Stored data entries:
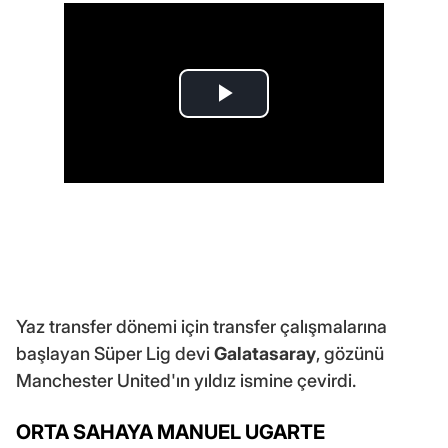
Yaz transfer dönemi için transfer çalışmalarına
başlayan Süper Lig devi
Galatasaray
, gözünü
Manchester United'ın yıldız ismine çevirdi.
ORTA SAHAYA MANUEL UGARTE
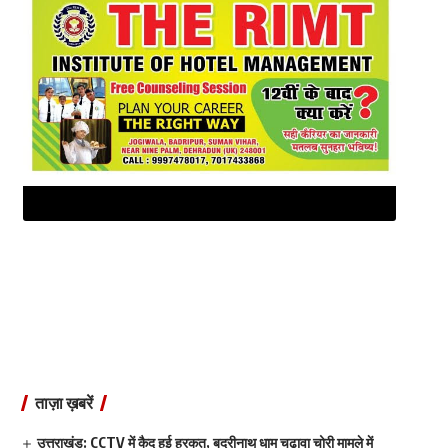
ताज़ा ख़बरें
उत्तराखंड: CCTV में कैद हुई हरकत, बदरीनाथ धाम चढ़ावा चोरी मामले में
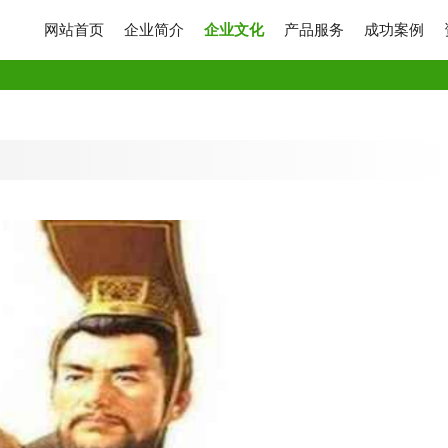
网站首页
企业简介
企业文化
产品服务
成功案例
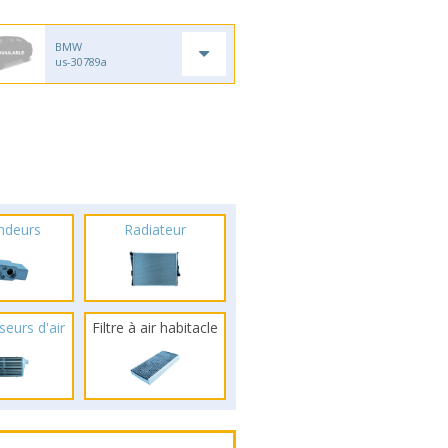
BMW
us-30789a
ndeurs
Radiateur
seurs d'air
Filtre à air habitacle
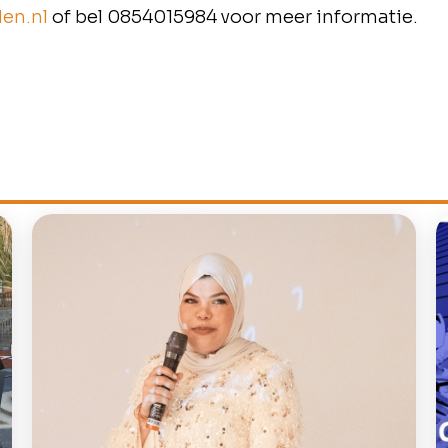
en.nl
of bel 0854015984 voor meer informatie.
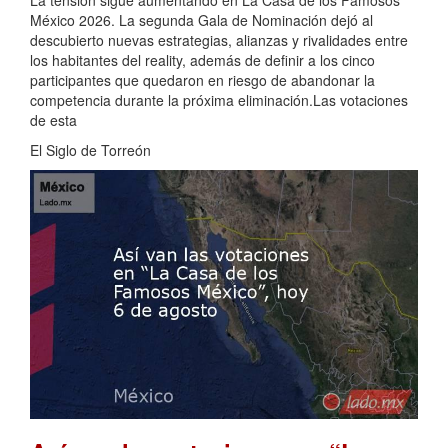
La tensión sigue aumentando en La Casa de los Famosos
México 2026. La segunda Gala de Nominación dejó al
descubierto nuevas estrategias, alianzas y rivalidades entre
los habitantes del reality, además de definir a los cinco
participantes que quedaron en riesgo de abandonar la
competencia durante la próxima eliminación.Las votaciones
de esta
El Siglo de Torreón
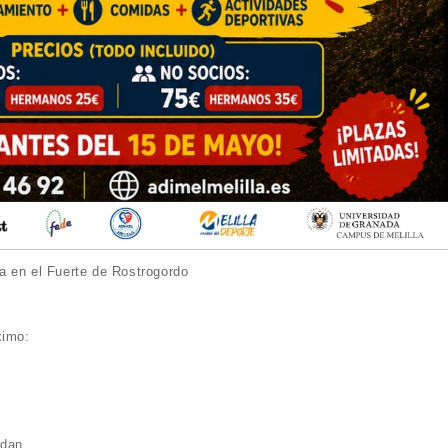
a en el Fuerte de Rostrogordo
ximo:
idan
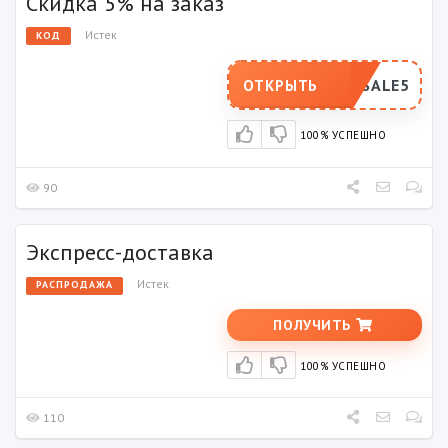
Скидка 5% на заказ
Истек
КОД
SALE5
ОТКРЫТЬ
100% УСПЕШНО
90
Экспресс-доставка
Истек
РАСПРОДАЖА
ПОЛУЧИТЬ
100% УСПЕШНО
110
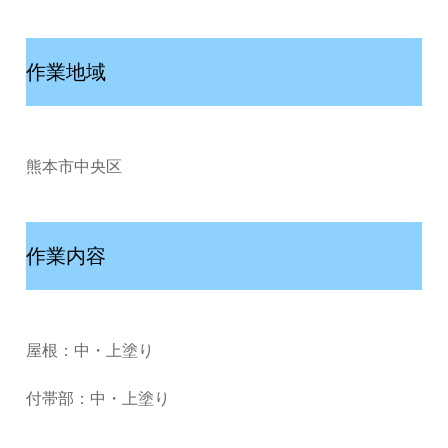
作業地域
熊本市中央区
作業内容
屋根：中・上塗り
付帯部：中・上塗り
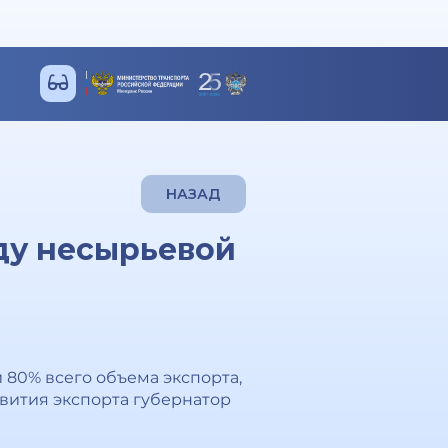
НАЗАД
оду несырьевой
 80% всего объема экспорта,
вития экспорта губернатор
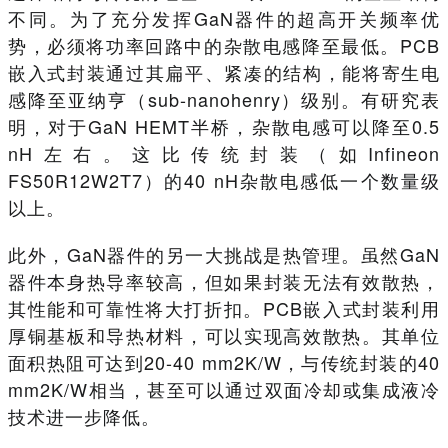
不同。为了充分发挥GaN器件的超高开关频率优
势，必须将功率回路中的杂散电感降至最低。PCB
嵌入式封装通过其扁平、紧凑的结构，能将寄生电
感降至亚纳亨（sub-nanohenry）级别。有研究表
明，对于GaN HEMT半桥，杂散电感可以降至0.5
nH左右。这比传统封装（如Infineon
FS50R12W2T7）的40 nH杂散电感低一个数量级
以上。
此外，GaN器件的另一大挑战是热管理。虽然GaN
器件本身热导率较高，但如果封装无法有效散热，
其性能和可靠性将大打折扣。PCB嵌入式封装利用
厚铜基板和导热材料，可以实现高效散热。其单位
面积热阻可达到20-40 mm2K/W，与传统封装的40
mm2K/W相当，甚至可以通过双面冷却或集成液冷
技术进一步降低。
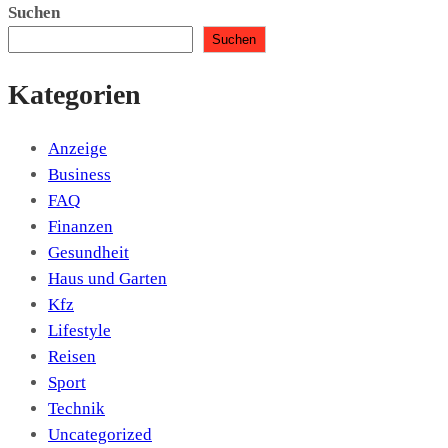
Suchen
Suchen
Kategorien
Anzeige
Business
FAQ
Finanzen
Gesundheit
Haus und Garten
Kfz
Lifestyle
Reisen
Sport
Technik
Uncategorized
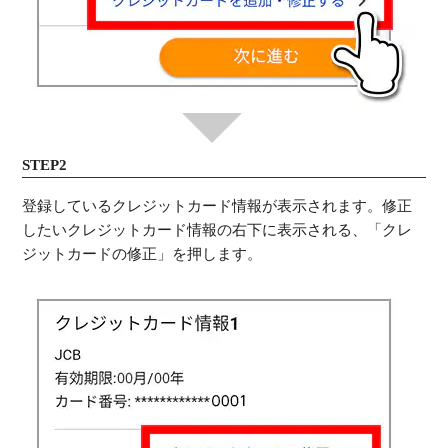
STEP2
登録しているクレジットカード情報が表示されます。修正
したいクレジットカード情報の右下に表示される、「クレ
ジットカードの修正」を押します。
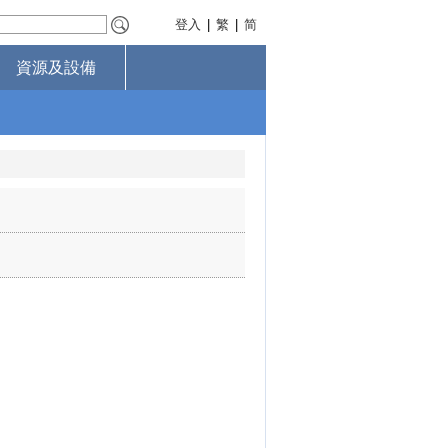
登入
|
繁
|
简
資源及設備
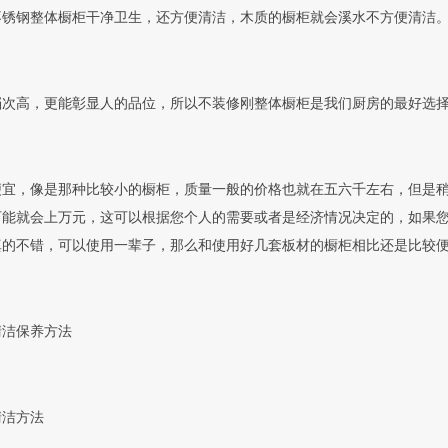
不锈钢整体橱柜干净卫生，还方便清洁，木质的橱柜就会溪水不方便清洁
档次高，更能彰显人的品位，所以不装修刚整体橱柜是我们厨房的最好选
便宜，像是那种比较小的橱柜，质量一般的价格也就在五六千左右，但是
可能就会上万元，这可以根据您个人的需要或者是经济情况决定的，如果
真的不错，可以使用一辈子，那么和使用好几套板材的橱柜相比还是比较便
清洁保养方法
清洁方法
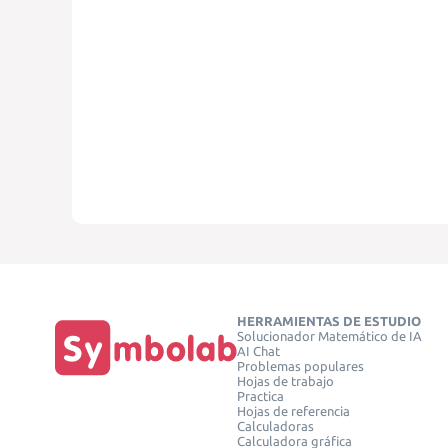
HERRAMIENTAS DE ESTUDIO
Solucionador Matemático de IA
AI Chat
Problemas populares
Hojas de trabajo
Practica
Hojas de referencia
Calculadoras
Calculadora gráfica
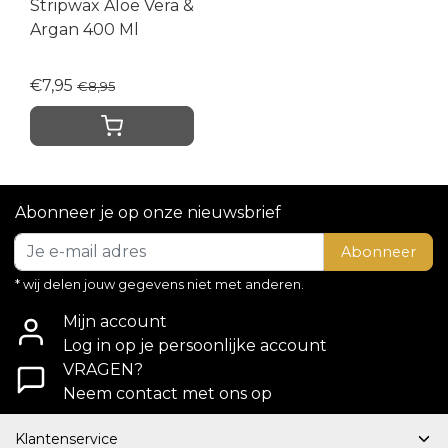
Stripwax Aloe Vera &
Argan 400 Ml
€7,95
€8,95
Abonneer je op onze nieuwsbrief
Abonneer
* wij delen jouw gegevens niet met anderen.
Mijn account
Log in op je persoonlijke account
VRAGEN?
Neem contact met ons op
Klantenservice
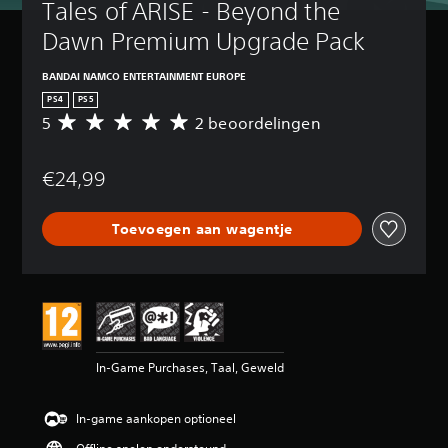
Tales of ARISE - Beyond the 
Dawn Premium Upgrade Pack
BANDAI NAMCO ENTERTAINMENT EUROPE
PS4
PS5
5
2 beoordelingen
G
e
m
€24,99
i
d
d
Toevoegen aan wagentje
e
l
d
e
b
e
o
o
In-Game Purchases, Taal, Geweld
r
d
e
In-game aankopen optioneel
l
i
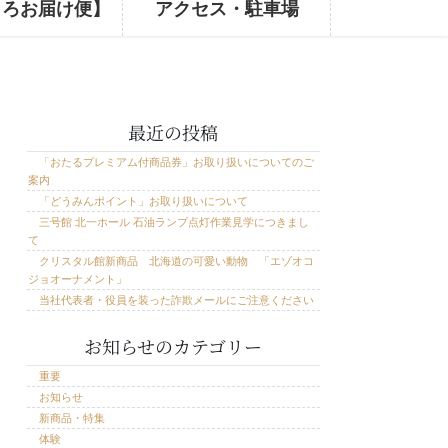
ころお届け便】
アクセス・駐車場
最近の投稿
「おたるプレミアム付商品券」お取り扱いについてのご
案内
「どうみんポイント」お取り扱いについて
三号館 北一ホール 石油ランプ点灯作業見学につきまし
て
クリスタル館新商品 北海道の可愛い動物 「エゾオコ
ジョオーナメント」
当社代表者・役員を装った詐欺メールにご注意ください
お知らせのカテゴリー
重要
お知らせ
新商品・特集
体験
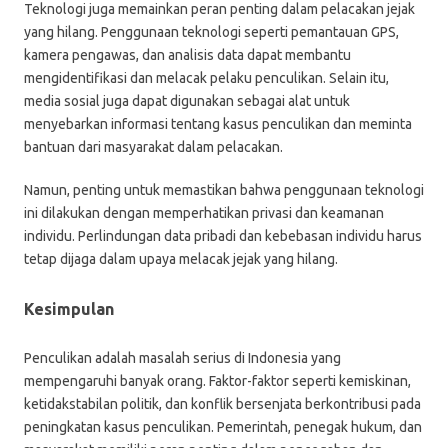
Teknologi juga memainkan peran penting dalam pelacakan jejak
yang hilang. Penggunaan teknologi seperti pemantauan GPS,
kamera pengawas, dan analisis data dapat membantu
mengidentifikasi dan melacak pelaku penculikan. Selain itu,
media sosial juga dapat digunakan sebagai alat untuk
menyebarkan informasi tentang kasus penculikan dan meminta
bantuan dari masyarakat dalam pelacakan.
Namun, penting untuk memastikan bahwa penggunaan teknologi
ini dilakukan dengan memperhatikan privasi dan keamanan
individu. Perlindungan data pribadi dan kebebasan individu harus
tetap dijaga dalam upaya melacak jejak yang hilang.
Kesimpulan
Penculikan adalah masalah serius di Indonesia yang
mempengaruhi banyak orang. Faktor-faktor seperti kemiskinan,
ketidakstabilan politik, dan konflik bersenjata berkontribusi pada
peningkatan kasus penculikan. Pemerintah, penegak hukum, dan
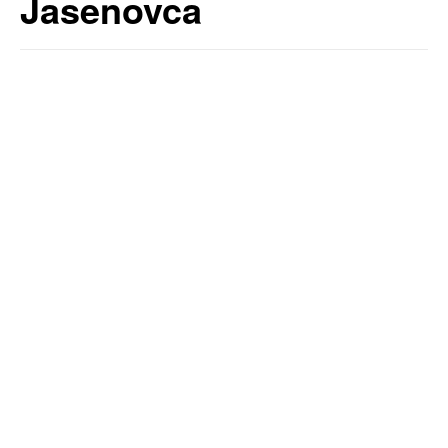
Jasenovca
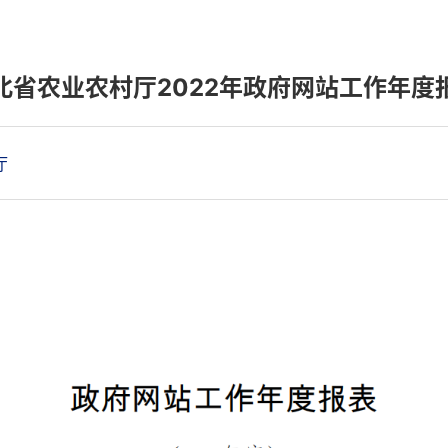
北省农业农村厅2022年政府网站工作年度
厅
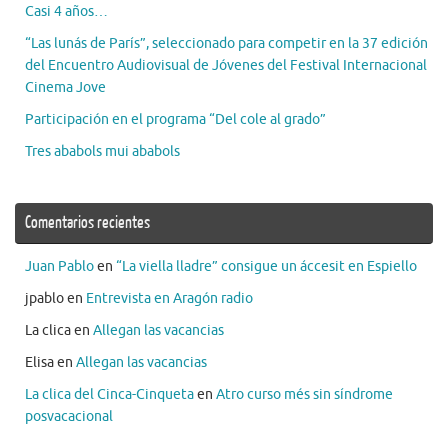
Casi 4 años…
“Las lunás de París”, seleccionado para competir en la 37 edición
del Encuentro Audiovisual de Jóvenes del Festival Internacional
Cinema Jove
Participación en el programa “Del cole al grado”
Tres ababols mui ababols
Comentarios recientes
Juan Pablo
en
“La viella lladre” consigue un áccesit en Espiello
jpablo
en
Entrevista en Aragón radio
La clica
en
Allegan las vacancias
Elisa
en
Allegan las vacancias
La clica del Cinca-Cinqueta
en
Atro curso més sin síndrome
posvacacional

» **WHAT THE EXERCISE ASKS**: Within the entries, determine the count of lines containing the string "dapat" and output it alone.

» **RESULT OF THE EXERCISE**: 2